_Exercise material_:

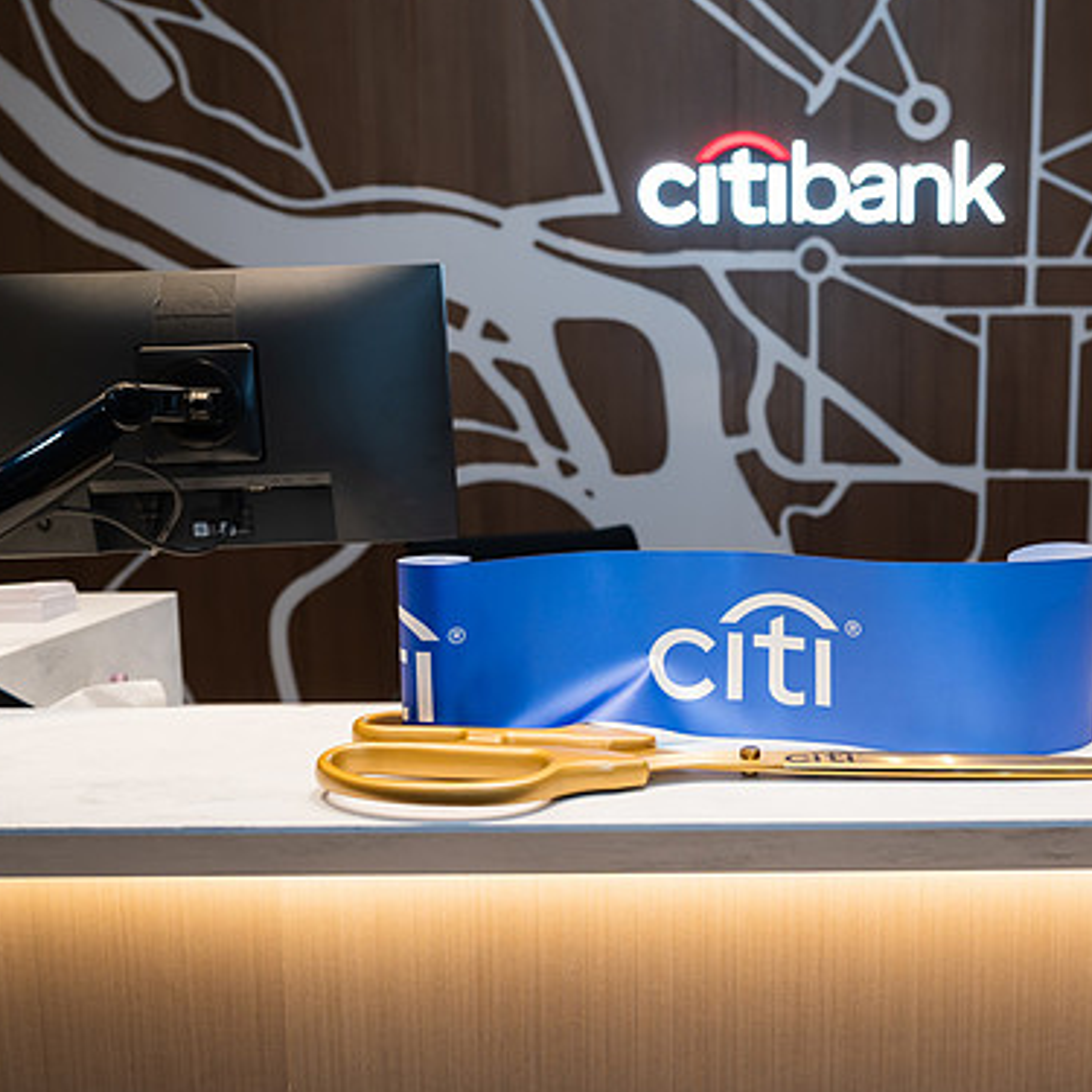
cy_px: 551
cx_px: 747
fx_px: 1249
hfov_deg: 46.3
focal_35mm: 35
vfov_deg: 47.2
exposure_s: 1/160
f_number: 3.2
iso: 400
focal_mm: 25
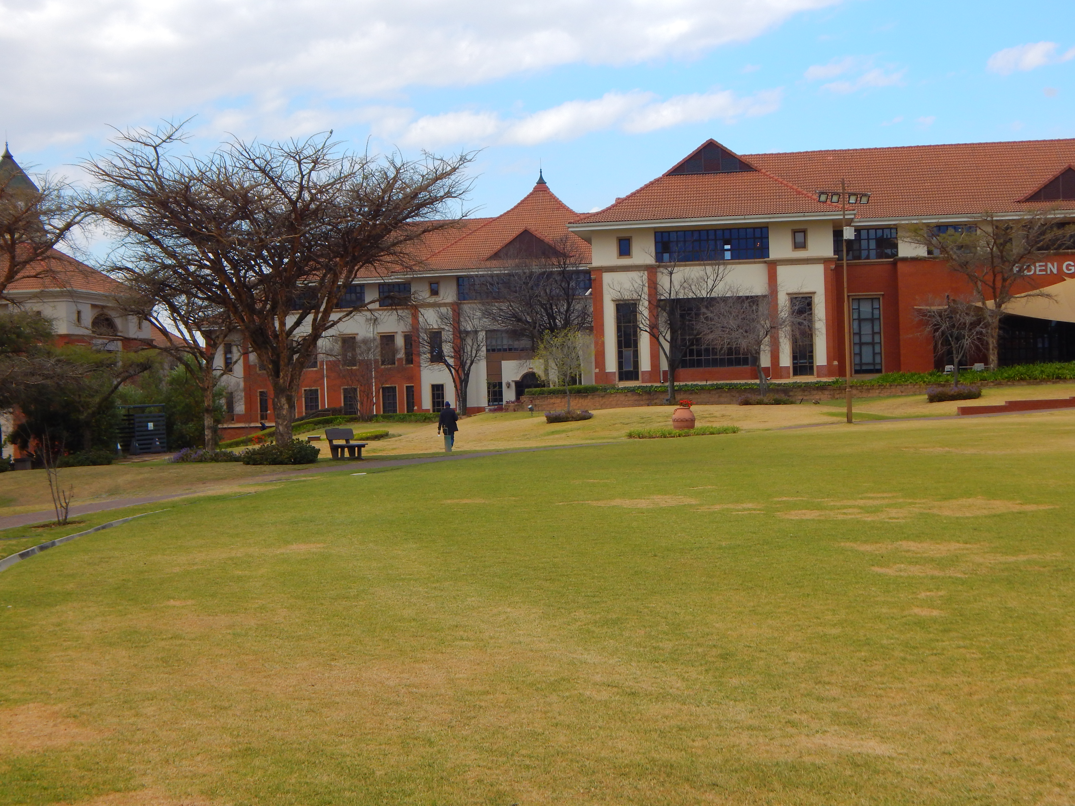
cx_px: 538
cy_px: 403
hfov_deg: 35.5
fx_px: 1677
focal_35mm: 54
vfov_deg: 27.0
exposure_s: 1/640
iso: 125
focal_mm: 9.7
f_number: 3.8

_Task directions_:
Every line of the material must be reproduced verbatim; the pictures are to be omitted.

_Output of the task_:
cy_px: 551
cx_px: 747
fx_px: 1249
hfov_deg: 46.3
focal_35mm: 35
vfov_deg: 47.2
exposure_s: 1/160
f_number: 3.2
iso: 400
focal_mm: 25
cx_px: 538
cy_px: 403
hfov_deg: 35.5
fx_px: 1677
focal_35mm: 54
vfov_deg: 27.0
exposure_s: 1/640
iso: 125
focal_mm: 9.7
f_number: 3.8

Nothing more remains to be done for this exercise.